Strengthening psychosocial support for Palestinian refugees from Syria
Title: Strengthening psychosocial support for Palestinian refugees from Syria
Commissioned by: German Federal Ministry for Economic Cooperation and Development (BMZ)
Lead executing agency: United Nations Relief and Works Agency for Palestine Refugees in the Near East (UNRWA)
Overall term: 2013 to 2017
Of the approximately 5.3 million Palestinian refugees in the Middle East, 455,000 are currently registered with the United Nations Relief and Works Agency for Palestine Refugees in the Near East (UNRWA) in Lebanon. In the wake of the conflict in Syria, the number of Palestinian refugees from Syria in Lebanon has risen steadily since the end of 2012. The majority are seeking refuge in Palestinian refugee camps, which were first set up in 1948.
The influx of new refugees from Syria is threatening to overwhelm not only the refugee camps, but also UNRWA and the entire host country.
Palestinian refugees from Syria, frequently traumatised by their experiences of war and migration, depend on the social, education and health services provided by UNRWA. The psychosocial support structure at UNRWA is not standardised and, especially in light of the huge influx of Palestinian refugees, requires strengthening and further development.
Just thirty-five per cent of school-age Palestinian children and young people from Syria in Lebanon currently attend UNRWA schools. Many parents choose not to send their children to school owing to their traumatic experiences. Additionally, the students from Syria often find the difference between the Syrian and Lebanese curriculum overwhelming.
Palestinian refugees from Syria in Lebanon are better able to cope with the ongoing conflict situation due to improved psychosocial support services and structures at UNRWA and refugee camps.

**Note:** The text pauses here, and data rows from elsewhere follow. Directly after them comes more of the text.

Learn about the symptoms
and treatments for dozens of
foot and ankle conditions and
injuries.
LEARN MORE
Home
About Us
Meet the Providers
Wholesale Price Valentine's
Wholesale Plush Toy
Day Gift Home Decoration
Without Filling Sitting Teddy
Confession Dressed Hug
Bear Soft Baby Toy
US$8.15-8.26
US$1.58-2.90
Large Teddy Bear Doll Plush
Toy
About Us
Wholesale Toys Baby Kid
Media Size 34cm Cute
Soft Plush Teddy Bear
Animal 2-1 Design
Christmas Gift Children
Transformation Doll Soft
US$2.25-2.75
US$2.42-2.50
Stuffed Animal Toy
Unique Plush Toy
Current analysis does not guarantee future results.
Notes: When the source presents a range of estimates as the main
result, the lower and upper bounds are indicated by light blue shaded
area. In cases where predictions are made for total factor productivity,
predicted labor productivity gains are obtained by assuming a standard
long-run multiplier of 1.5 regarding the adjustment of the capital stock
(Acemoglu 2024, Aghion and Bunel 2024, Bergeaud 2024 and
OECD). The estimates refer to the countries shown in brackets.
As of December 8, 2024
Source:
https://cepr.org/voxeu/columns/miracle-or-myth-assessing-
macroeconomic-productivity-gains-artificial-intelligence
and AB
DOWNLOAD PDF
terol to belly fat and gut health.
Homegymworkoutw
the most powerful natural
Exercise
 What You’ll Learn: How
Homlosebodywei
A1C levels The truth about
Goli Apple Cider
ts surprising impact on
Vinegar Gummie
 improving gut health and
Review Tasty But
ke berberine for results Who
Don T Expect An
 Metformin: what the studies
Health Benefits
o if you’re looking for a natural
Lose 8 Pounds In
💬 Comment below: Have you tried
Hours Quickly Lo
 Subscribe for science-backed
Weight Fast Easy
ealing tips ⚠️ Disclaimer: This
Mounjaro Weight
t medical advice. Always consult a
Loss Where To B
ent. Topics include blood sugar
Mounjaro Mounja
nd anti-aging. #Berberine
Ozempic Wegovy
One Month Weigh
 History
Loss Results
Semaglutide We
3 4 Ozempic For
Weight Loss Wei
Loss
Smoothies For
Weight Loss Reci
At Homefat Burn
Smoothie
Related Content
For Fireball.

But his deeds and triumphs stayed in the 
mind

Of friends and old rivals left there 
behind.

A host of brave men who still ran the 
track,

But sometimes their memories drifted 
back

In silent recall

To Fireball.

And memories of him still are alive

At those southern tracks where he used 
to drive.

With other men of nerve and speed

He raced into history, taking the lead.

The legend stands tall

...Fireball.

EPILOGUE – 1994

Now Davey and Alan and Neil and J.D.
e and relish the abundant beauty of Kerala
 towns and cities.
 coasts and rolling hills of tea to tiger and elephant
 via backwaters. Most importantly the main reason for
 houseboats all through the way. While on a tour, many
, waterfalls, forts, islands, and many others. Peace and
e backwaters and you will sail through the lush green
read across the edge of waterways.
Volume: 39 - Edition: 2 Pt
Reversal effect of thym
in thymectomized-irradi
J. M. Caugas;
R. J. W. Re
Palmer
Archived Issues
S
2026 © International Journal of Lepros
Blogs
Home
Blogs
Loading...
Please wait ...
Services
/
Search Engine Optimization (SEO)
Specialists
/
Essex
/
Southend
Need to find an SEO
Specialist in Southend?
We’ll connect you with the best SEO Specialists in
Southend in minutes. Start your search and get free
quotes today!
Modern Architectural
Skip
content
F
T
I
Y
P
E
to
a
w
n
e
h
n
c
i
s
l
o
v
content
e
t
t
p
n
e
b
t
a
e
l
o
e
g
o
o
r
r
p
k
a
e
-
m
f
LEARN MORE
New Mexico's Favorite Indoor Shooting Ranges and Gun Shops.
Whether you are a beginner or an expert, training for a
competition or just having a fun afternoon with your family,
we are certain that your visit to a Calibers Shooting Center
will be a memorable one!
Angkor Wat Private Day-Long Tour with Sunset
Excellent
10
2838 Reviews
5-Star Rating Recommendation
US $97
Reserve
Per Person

The aim is to further develop and standardise psychosocial support services at UNRWA in Lebanon. Counsellors and teachers will also receive training on how to deal with stress and conflict situations so as to improve the efficiency and quality of psychosocial support. Newly constructed and upgraded counselling rooms at UNRWA schools will provide support staff with the facilities they need to work in a professional manner, and will offer Palestinian refugees a safe place and the opportunity to relax.
At the same time, efforts to scale up psychosocial first aid in the Palestinian refugee camps will be intensified. This will involve assisting volunteers in establishing psychosocial support services such as self-help groups by providing them with the necessary skills and support.
The effects of the ongoing conflict and crisis situation will be lessened through more extensive and professional support services at UNRWA and in refugee camps in Lebanon. Psychosocial first aid will enable Palestinian refugees to talk about their experiences and develop coping mechanisms. The measures will also encourage more children to attend school and achieve better results.